LLMLagBench: Identifying Temporal Training Boundaries in Large Language Models
Piotr Pęzik, Konrad Kaczyński, Maria Szymańska, Filip Żarnecki, Zuzanna Deckert, Jakub Kwiatkowski, Wojciech Janowski
TL;DR
LLMLagBench tackles the problem of identifying when an LLM's training data effectively ends, addressing risks of blending outdated knowledge with current reasoning. It builds a rigorous benchmark using densely sampled, time-stamped questions about 2021–2025 events, evaluated with a dedicated evaluator and PELT changepoint detection to locate training boundaries, including multiple partial cutoffs and refusals. The study reveals diverse cutoff patterns across models and often finds discrepancies between declared or self-reported cutoffs and empirical boundaries, underscoring the need for independent validation. The work enables practical assessment of knowledge freshness and motivates extensions such as regional knowledge retention and continuous benchmarking for LLMs.
Abstract
Large Language Models (LLMs) are pretrained on textual data up to a specific temporal cutoff. This creates a strict knowledge boundary beyond which models cannot provide accurate information without querying external sources. More subtly, when this limitation is unknown or ignored, LLMs may inadvertently blend outdated time-sensitive information with general knowledge during reasoning tasks, potentially compromising response accuracy.

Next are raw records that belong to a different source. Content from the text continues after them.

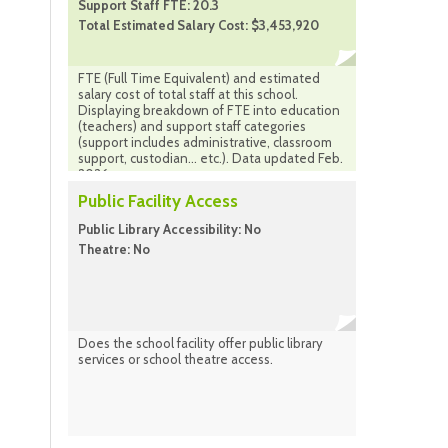
Support Staff FTE: 20.3
Total Estimated Salary Cost: $3,453,920
FTE (Full Time Equivalent) and estimated
salary cost of total staff at this school.
Displaying breakdown of FTE into education
(teachers) and support staff categories
(support includes administrative, classroom
support, custodian... etc.). Data updated Feb.
2026
Public Facility Access
Public Library Accessibility: No
Theatre: No
Does the school facility offer public library
services or school theatre access.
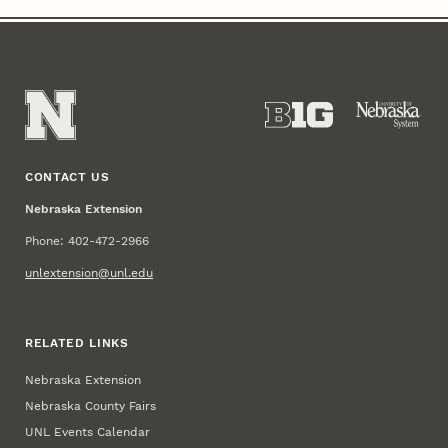
CONTACT US
Nebraska Extension
Phone: 402-472-2966
unlextension@unl.edu
RELATED LINKS
Nebraska Extension
Nebraska County Fairs
UNL Events Calendar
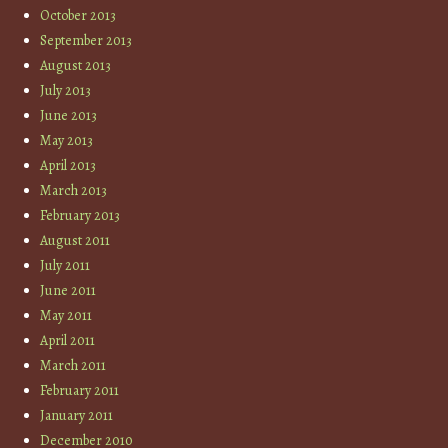
October 2013
September 2013
August 2013
July 2013
June 2013
May 2013
April 2013
March 2013
February 2013
August 2011
July 2011
June 2011
May 2011
April 2011
March 2011
February 2011
January 2011
December 2010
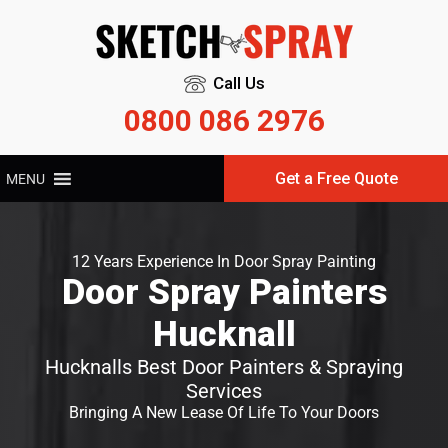
Call Us
0800 086 2976
Get a Free Quote
MENU
12 Years Experience In Door Spray Painting
Door Spray Painters
Hucknall
Hucknalls Best Door Painters & Spraying
Services
Bringing A New Lease Of Life To Your Doors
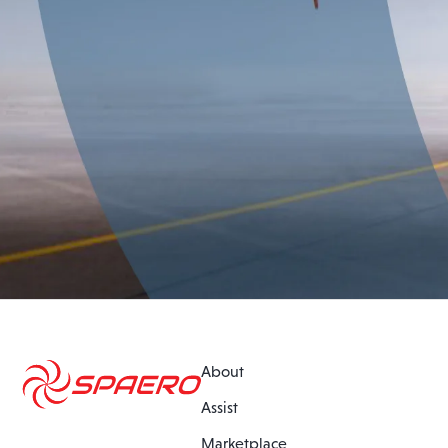
About
Assist
Marketplace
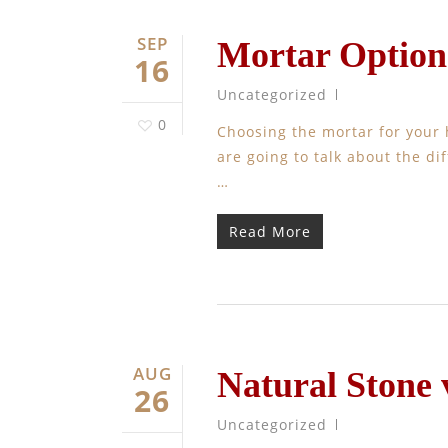
SEP
Mortar Option
16
Uncategorized
0
Choosing the mortar for your
are going to talk about the d
…
Read More
AUG
Natural Stone
26
Uncategorized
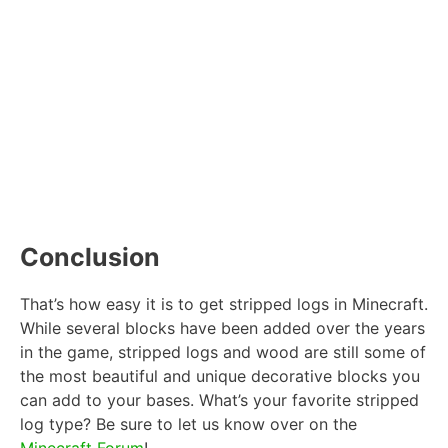
Conclusion
That’s how easy it is to get stripped logs in Minecraft.
While several blocks have been added over the years
in the game, stripped logs and wood are still some of
the most beautiful and unique decorative blocks you
can add to your bases. What’s your favorite stripped
log type? Be sure to let us know over on the
Minecraft Forum
!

We introduce LLMLagBench, an LLM freshness benchmark, as a systematic approach for identifying the earliest probable temporal boundaries of an LLM's training data by evaluating its knowledge of recent events. We then apply this benchmark to evaluate a large set of LLMs, including models with both explicitly declared and undeclared training cutoffs. The reliability of the benchmark is assessed by manual validation and comparison with publicly released information about LLM pretraining.